Problem to solve »
Identify each line below that contains the word "APERTURE", and copy it out.

Input records »
- - - -

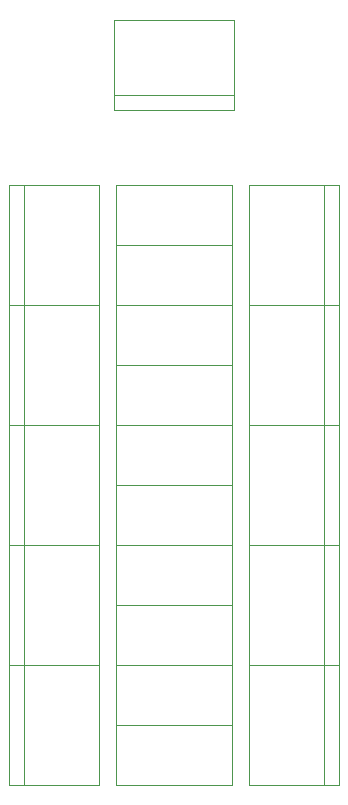
<source format=gbr>
G04 #@! TF.GenerationSoftware,KiCad,Pcbnew,5.0.2+dfsg1-1*
G04 #@! TF.CreationDate,2021-07-05T06:51:35+02:00*
G04 #@! TF.ProjectId,billjapacontrollerv2,62696c6c-6a61-4706-9163-6f6e74726f6c,rev?*
G04 #@! TF.SameCoordinates,Original*
G04 #@! TF.FileFunction,Legend,Top*
G04 #@! TF.FilePolarity,Positive*
%FSLAX46Y46*%
G04 Gerber Fmt 4.6, Leading zero omitted, Abs format (unit mm)*
G04 Created by KiCad (PCBNEW 5.0.2+dfsg1-1) date lun. 05 juil. 2021 06:51:35 CEST*
%MOMM*%
%LPD*%
G01*
G04 APERTURE LIST*
%ADD10C,0.120000*%
G04 APERTURE END LIST*
D10*
G04 #@! TO.C,*
X55880000Y-60960000D02*
X55880000Y-71120000D01*
X57150000Y-60960000D02*
X49530000Y-60960000D01*
X49530000Y-60960000D02*
X49530000Y-71120000D01*
X49530000Y-71120000D02*
X57150000Y-71120000D01*
X57150000Y-71120000D02*
X57150000Y-60960000D01*
X48260000Y-22860000D02*
X38100000Y-22860000D01*
X48260000Y-24130000D02*
X48260000Y-16510000D01*
X48260000Y-16510000D02*
X38100000Y-16510000D01*
X38100000Y-16510000D02*
X38100000Y-24130000D01*
X38100000Y-24130000D02*
X48260000Y-24130000D01*
X55880000Y-71120000D02*
X55880000Y-81280000D01*
X57150000Y-71120000D02*
X49530000Y-71120000D01*
X49530000Y-71120000D02*
X49530000Y-81280000D01*
X49530000Y-81280000D02*
X57150000Y-81280000D01*
X57150000Y-81280000D02*
X57150000Y-71120000D01*
X55880000Y-50800000D02*
X55880000Y-60960000D01*
X57150000Y-50800000D02*
X49530000Y-50800000D01*
X49530000Y-50800000D02*
X49530000Y-60960000D01*
X49530000Y-60960000D02*
X57150000Y-60960000D01*
X57150000Y-60960000D02*
X57150000Y-50800000D01*
X55880000Y-40640000D02*
X55880000Y-50800000D01*
X57150000Y-40640000D02*
X49530000Y-40640000D01*
X49530000Y-40640000D02*
X49530000Y-50800000D01*
X49530000Y-50800000D02*
X57150000Y-50800000D01*
X57150000Y-50800000D02*
X57150000Y-40640000D01*
X30480000Y-81280000D02*
X30480000Y-71120000D01*
X29210000Y-81280000D02*
X36830000Y-81280000D01*
X36830000Y-81280000D02*
X36830000Y-71120000D01*
X36830000Y-71120000D02*
X29210000Y-71120000D01*
X29210000Y-71120000D02*
X29210000Y-81280000D01*
X30480000Y-71120000D02*
X30480000Y-60960000D01*
X29210000Y-71120000D02*
X36830000Y-71120000D01*
X36830000Y-71120000D02*
X36830000Y-60960000D01*
X36830000Y-60960000D02*
X29210000Y-60960000D01*
X29210000Y-60960000D02*
X29210000Y-71120000D01*
X30480000Y-60960000D02*
X30480000Y-50800000D01*
X29210000Y-60960000D02*
X36830000Y-60960000D01*
X36830000Y-60960000D02*
X36830000Y-50800000D01*
X36830000Y-50800000D02*
X29210000Y-50800000D01*
X29210000Y-50800000D02*
X29210000Y-60960000D01*
X30480000Y-50800000D02*
X30480000Y-40640000D01*
X29210000Y-50800000D02*
X36830000Y-50800000D01*
X36830000Y-50800000D02*
X36830000Y-40640000D01*
X36830000Y-40640000D02*
X29210000Y-40640000D01*
X29210000Y-40640000D02*
X29210000Y-50800000D01*
X55880000Y-30480000D02*
X55880000Y-40640000D01*
X57150000Y-30480000D02*
X49530000Y-30480000D01*
X49530000Y-30480000D02*
X49530000Y-40640000D01*
X49530000Y-40640000D02*
X57150000Y-40640000D01*
X57150000Y-40640000D02*
X57150000Y-30480000D01*
X38295000Y-76210000D02*
X48065000Y-76210000D01*
X38295000Y-81280000D02*
X48065000Y-81280000D01*
X38295000Y-76210000D02*
X38295000Y-81280000D01*
X48065000Y-76210000D02*
X48065000Y-81280000D01*
X38295000Y-71130000D02*
X48065000Y-71130000D01*
X38295000Y-76200000D02*
X48065000Y-76200000D01*
X38295000Y-71130000D02*
X38295000Y-76200000D01*
X48065000Y-71130000D02*
X48065000Y-76200000D01*
X38295000Y-66050000D02*
X48065000Y-66050000D01*
X38295000Y-71120000D02*
X48065000Y-71120000D01*
X38295000Y-66050000D02*
X38295000Y-71120000D01*
X48065000Y-66050000D02*
X48065000Y-71120000D01*
X38295000Y-60970000D02*
X48065000Y-60970000D01*
X38295000Y-66040000D02*
X48065000Y-66040000D01*
X38295000Y-60970000D02*
X38295000Y-66040000D01*
X48065000Y-60970000D02*
X48065000Y-66040000D01*
X38295000Y-55890000D02*
X48065000Y-55890000D01*
X38295000Y-60960000D02*
X48065000Y-60960000D01*
X38295000Y-55890000D02*
X38295000Y-60960000D01*
X48065000Y-55890000D02*
X48065000Y-60960000D01*
X38295000Y-50810000D02*
X48065000Y-50810000D01*
X38295000Y-55880000D02*
X48065000Y-55880000D01*
X38295000Y-50810000D02*
X38295000Y-55880000D01*
X48065000Y-50810000D02*
X48065000Y-55880000D01*
X38295000Y-45730000D02*
X48065000Y-45730000D01*
X38295000Y-50800000D02*
X48065000Y-50800000D01*
X38295000Y-45730000D02*
X38295000Y-50800000D01*
X48065000Y-45730000D02*
X48065000Y-50800000D01*
X38295000Y-40650000D02*
X48065000Y-40650000D01*
X38295000Y-45720000D02*
X48065000Y-45720000D01*
X38295000Y-40650000D02*
X38295000Y-45720000D01*
X48065000Y-40650000D02*
X48065000Y-45720000D01*
X38295000Y-35570000D02*
X48065000Y-35570000D01*
X38295000Y-40640000D02*
X48065000Y-40640000D01*
X38295000Y-35570000D02*
X38295000Y-40640000D01*
X48065000Y-35570000D02*
X48065000Y-40640000D01*
X48065000Y-30490000D02*
X48065000Y-35560000D01*
X38295000Y-30490000D02*
X38295000Y-35560000D01*
X38295000Y-35560000D02*
X48065000Y-35560000D01*
X38295000Y-30490000D02*
X48065000Y-30490000D01*
X29210000Y-30480000D02*
X29210000Y-40640000D01*
X36830000Y-30480000D02*
X29210000Y-30480000D01*
X36830000Y-40640000D02*
X36830000Y-30480000D01*
X29210000Y-40640000D02*
X36830000Y-40640000D01*
X30480000Y-40640000D02*
X30480000Y-30480000D01*
G04 #@! TD*
M02*

</source>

- - - -

Task output »
G04 APERTURE LIST*
G04 APERTURE END LIST*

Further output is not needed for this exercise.